BEGIN EXERCISE DATA

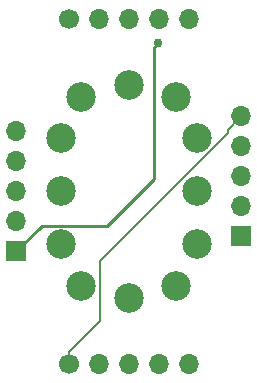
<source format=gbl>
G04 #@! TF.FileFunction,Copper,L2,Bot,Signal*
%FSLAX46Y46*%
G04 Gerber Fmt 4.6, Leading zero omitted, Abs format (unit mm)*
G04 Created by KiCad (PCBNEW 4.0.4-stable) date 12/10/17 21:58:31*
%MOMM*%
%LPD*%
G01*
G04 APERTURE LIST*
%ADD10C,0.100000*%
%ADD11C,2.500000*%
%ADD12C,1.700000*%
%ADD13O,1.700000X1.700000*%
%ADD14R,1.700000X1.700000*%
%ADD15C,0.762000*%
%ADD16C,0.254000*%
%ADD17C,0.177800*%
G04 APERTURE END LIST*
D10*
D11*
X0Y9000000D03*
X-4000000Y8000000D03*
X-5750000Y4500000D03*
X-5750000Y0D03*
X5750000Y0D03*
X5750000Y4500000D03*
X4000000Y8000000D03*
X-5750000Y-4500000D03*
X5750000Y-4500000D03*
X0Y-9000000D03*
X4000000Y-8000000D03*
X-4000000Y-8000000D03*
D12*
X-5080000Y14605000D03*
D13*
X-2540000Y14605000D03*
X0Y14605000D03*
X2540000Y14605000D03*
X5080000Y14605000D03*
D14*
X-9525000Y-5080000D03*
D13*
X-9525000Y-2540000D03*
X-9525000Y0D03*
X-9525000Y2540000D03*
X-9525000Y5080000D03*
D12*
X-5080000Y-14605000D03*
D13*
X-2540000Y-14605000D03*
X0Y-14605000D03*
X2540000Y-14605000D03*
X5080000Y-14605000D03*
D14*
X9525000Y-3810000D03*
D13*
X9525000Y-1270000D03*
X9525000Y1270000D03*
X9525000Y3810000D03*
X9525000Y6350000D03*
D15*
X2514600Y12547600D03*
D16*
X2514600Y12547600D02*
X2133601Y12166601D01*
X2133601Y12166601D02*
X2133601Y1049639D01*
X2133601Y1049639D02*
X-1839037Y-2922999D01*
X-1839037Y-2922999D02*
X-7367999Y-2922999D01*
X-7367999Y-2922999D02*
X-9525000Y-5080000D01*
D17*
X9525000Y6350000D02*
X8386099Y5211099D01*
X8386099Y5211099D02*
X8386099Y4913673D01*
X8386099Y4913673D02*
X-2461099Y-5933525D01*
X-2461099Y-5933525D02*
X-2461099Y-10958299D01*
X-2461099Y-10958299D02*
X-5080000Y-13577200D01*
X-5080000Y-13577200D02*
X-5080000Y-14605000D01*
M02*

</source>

END EXERCISE DATA
BEGIN EXERCISE DATA

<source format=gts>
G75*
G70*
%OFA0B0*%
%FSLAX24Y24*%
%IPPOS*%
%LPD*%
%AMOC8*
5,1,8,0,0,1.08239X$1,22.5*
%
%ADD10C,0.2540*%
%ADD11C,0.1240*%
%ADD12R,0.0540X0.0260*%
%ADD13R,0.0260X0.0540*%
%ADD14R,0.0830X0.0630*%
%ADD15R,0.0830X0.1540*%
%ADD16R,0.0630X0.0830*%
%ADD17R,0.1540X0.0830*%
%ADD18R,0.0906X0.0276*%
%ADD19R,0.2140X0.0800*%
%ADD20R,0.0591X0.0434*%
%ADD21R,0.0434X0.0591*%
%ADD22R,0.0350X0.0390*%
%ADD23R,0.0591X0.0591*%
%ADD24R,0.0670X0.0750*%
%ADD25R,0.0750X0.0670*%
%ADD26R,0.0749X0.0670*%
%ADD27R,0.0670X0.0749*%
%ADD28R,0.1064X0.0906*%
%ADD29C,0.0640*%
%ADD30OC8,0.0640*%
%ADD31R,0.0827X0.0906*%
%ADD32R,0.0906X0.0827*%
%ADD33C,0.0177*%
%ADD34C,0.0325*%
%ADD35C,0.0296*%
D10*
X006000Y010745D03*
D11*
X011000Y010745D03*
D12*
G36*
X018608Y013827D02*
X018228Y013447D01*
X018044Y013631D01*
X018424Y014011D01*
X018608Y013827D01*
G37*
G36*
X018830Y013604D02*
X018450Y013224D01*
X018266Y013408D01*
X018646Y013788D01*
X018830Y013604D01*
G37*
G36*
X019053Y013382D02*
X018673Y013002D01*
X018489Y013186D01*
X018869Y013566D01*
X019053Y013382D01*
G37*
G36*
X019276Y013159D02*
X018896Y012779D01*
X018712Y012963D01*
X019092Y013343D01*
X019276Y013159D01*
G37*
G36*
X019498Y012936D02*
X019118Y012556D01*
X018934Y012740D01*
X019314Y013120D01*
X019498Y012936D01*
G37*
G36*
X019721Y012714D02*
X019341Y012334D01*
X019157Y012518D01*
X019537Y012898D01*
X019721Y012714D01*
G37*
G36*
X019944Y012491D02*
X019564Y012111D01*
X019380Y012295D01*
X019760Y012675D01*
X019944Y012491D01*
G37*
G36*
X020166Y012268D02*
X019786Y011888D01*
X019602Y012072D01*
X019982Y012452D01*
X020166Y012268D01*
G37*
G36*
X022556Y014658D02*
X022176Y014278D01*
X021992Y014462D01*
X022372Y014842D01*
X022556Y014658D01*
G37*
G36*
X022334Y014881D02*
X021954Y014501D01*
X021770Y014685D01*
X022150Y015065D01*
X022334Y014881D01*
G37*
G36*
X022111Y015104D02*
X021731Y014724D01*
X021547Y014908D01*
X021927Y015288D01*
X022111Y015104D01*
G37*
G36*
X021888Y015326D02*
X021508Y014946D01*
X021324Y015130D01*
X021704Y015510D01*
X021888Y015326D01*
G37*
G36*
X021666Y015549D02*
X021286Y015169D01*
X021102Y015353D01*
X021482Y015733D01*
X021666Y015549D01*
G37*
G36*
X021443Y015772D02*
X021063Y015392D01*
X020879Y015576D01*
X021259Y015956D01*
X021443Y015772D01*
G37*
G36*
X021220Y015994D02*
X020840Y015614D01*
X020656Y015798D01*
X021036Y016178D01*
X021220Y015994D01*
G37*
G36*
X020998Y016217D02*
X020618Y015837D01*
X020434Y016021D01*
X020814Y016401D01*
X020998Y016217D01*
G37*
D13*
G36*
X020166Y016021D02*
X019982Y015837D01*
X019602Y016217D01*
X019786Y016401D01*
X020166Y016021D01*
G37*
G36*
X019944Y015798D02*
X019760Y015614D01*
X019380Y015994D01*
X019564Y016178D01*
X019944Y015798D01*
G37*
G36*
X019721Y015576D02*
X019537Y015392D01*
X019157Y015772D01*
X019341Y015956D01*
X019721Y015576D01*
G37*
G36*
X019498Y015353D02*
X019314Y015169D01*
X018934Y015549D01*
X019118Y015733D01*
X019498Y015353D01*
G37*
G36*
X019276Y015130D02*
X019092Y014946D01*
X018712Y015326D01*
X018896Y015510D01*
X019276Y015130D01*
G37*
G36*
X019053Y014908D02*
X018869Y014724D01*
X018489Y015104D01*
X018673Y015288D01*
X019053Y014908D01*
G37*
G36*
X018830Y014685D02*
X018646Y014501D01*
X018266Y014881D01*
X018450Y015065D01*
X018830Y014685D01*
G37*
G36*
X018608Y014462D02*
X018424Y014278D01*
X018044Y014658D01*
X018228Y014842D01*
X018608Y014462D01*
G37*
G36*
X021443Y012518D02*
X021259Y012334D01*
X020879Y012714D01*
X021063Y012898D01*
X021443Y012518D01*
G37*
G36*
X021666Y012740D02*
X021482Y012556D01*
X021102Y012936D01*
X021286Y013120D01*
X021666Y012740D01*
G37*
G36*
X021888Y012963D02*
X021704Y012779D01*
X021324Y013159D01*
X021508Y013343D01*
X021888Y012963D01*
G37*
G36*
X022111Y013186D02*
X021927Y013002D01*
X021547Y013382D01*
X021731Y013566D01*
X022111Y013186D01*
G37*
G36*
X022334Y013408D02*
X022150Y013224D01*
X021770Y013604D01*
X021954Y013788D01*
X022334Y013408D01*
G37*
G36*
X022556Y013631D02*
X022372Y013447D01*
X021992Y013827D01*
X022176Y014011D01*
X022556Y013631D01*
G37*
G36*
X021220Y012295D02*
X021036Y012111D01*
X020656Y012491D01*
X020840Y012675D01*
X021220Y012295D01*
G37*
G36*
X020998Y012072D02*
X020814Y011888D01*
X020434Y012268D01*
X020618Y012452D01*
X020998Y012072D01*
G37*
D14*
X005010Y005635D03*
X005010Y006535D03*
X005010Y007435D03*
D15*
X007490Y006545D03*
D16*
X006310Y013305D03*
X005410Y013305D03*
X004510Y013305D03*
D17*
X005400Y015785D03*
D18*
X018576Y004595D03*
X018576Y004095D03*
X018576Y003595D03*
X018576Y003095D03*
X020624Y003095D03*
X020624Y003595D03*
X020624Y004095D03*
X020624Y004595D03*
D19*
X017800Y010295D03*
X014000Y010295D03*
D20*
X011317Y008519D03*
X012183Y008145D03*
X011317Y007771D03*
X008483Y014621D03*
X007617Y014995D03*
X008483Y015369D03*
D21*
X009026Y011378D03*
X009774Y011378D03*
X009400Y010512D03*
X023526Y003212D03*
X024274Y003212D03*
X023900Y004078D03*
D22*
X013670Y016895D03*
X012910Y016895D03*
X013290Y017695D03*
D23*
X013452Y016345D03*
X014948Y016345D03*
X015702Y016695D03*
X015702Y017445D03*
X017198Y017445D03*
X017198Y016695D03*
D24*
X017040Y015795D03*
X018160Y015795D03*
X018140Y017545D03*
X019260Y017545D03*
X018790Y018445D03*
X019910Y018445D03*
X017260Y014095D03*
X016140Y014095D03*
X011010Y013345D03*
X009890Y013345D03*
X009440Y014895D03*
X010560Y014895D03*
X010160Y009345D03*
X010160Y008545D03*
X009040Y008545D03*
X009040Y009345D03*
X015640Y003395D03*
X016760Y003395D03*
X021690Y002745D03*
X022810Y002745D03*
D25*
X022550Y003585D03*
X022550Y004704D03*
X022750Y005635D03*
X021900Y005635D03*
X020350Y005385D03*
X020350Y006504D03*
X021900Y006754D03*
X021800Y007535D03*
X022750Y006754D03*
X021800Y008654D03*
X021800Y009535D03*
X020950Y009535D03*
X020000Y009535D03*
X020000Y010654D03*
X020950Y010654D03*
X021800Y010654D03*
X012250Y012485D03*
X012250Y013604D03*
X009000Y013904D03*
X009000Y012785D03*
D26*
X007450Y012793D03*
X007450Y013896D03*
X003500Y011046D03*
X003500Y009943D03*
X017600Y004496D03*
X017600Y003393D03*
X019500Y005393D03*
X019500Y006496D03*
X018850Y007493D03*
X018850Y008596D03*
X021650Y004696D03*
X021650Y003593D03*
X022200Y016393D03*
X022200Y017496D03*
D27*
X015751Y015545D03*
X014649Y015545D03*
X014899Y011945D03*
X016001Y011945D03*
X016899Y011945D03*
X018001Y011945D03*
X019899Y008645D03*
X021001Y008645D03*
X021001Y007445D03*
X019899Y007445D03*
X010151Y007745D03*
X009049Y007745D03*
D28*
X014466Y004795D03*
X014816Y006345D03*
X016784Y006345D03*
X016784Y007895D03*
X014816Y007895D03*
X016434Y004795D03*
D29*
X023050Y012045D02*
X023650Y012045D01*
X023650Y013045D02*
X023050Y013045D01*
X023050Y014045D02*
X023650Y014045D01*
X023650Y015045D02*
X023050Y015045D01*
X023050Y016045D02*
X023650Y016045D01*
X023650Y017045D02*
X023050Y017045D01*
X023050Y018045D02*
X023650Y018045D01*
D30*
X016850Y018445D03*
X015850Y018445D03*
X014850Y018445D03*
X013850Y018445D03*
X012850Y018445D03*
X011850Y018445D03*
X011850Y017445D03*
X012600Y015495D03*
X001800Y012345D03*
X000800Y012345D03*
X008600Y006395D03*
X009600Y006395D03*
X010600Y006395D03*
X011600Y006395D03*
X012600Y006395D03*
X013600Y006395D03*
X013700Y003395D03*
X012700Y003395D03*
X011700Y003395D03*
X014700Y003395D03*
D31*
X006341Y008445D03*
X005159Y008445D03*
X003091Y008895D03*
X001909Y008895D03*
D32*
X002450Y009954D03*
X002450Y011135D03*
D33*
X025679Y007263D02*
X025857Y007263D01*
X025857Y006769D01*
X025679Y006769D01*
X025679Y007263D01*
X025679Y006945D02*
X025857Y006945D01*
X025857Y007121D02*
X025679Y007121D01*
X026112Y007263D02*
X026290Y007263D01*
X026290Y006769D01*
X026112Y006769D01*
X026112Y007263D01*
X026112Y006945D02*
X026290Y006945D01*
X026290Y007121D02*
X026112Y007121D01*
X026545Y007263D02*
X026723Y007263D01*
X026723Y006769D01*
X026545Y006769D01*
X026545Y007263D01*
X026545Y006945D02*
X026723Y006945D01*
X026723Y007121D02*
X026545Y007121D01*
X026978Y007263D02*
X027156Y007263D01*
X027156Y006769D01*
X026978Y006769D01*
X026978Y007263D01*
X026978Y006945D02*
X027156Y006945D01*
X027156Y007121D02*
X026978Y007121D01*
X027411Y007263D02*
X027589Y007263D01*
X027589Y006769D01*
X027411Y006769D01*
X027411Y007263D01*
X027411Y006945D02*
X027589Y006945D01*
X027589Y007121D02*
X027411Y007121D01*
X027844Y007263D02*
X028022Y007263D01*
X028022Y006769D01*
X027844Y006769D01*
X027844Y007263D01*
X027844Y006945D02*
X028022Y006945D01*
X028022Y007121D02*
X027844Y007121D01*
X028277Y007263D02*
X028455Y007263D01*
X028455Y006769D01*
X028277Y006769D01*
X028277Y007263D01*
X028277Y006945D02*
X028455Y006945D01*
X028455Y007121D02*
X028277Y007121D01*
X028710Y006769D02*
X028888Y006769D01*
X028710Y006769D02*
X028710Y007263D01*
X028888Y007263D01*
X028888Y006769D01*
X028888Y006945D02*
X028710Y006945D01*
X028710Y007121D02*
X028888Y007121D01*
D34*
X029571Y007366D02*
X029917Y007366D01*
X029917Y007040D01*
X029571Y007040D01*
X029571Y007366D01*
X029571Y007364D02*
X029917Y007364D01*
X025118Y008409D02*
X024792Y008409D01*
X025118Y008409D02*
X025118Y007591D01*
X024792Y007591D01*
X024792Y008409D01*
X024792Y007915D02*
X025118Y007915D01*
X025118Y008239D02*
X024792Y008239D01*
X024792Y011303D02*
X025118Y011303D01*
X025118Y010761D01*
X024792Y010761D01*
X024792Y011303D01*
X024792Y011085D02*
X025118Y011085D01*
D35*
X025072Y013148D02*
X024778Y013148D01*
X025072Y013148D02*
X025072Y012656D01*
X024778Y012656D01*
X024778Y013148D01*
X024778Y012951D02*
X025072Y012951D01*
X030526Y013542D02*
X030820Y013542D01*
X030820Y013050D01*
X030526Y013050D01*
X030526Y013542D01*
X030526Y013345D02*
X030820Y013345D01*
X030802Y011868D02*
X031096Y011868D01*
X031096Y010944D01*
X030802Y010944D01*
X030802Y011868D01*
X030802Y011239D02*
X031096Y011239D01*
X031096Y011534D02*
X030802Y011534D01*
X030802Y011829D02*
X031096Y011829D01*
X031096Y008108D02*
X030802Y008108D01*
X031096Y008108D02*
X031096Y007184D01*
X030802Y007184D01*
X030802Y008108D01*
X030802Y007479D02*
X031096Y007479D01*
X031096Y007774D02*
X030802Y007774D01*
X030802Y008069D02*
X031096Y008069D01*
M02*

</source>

END EXERCISE DATA

Look above for the line with "X019092Y014946D01*" and the line with "X020840Y012675D01*". Retype those two lines and every line between them exactly, adding nothing.

__COMPLETED EXERCISE__
X019092Y014946D01*
X018712Y015326D01*
X018896Y015510D01*
X019276Y015130D01*
G37*
G36*
X019053Y014908D02*
X018869Y014724D01*
X018489Y015104D01*
X018673Y015288D01*
X019053Y014908D01*
G37*
G36*
X018830Y014685D02*
X018646Y014501D01*
X018266Y014881D01*
X018450Y015065D01*
X018830Y014685D01*
G37*
G36*
X018608Y014462D02*
X018424Y014278D01*
X018044Y014658D01*
X018228Y014842D01*
X018608Y014462D01*
G37*
G36*
X021443Y012518D02*
X021259Y012334D01*
X020879Y012714D01*
X021063Y012898D01*
X021443Y012518D01*
G37*
G36*
X021666Y012740D02*
X021482Y012556D01*
X021102Y012936D01*
X021286Y013120D01*
X021666Y012740D01*
G37*
G36*
X021888Y012963D02*
X021704Y012779D01*
X021324Y013159D01*
X021508Y013343D01*
X021888Y012963D01*
G37*
G36*
X022111Y013186D02*
X021927Y013002D01*
X021547Y013382D01*
X021731Y013566D01*
X022111Y013186D01*
G37*
G36*
X022334Y013408D02*
X022150Y013224D01*
X021770Y013604D01*
X021954Y013788D01*
X022334Y013408D01*
G37*
G36*
X022556Y013631D02*
X022372Y013447D01*
X021992Y013827D01*
X022176Y014011D01*
X022556Y013631D01*
G37*
G36*
X021220Y012295D02*
X021036Y012111D01*
X020656Y012491D01*
X020840Y012675D01*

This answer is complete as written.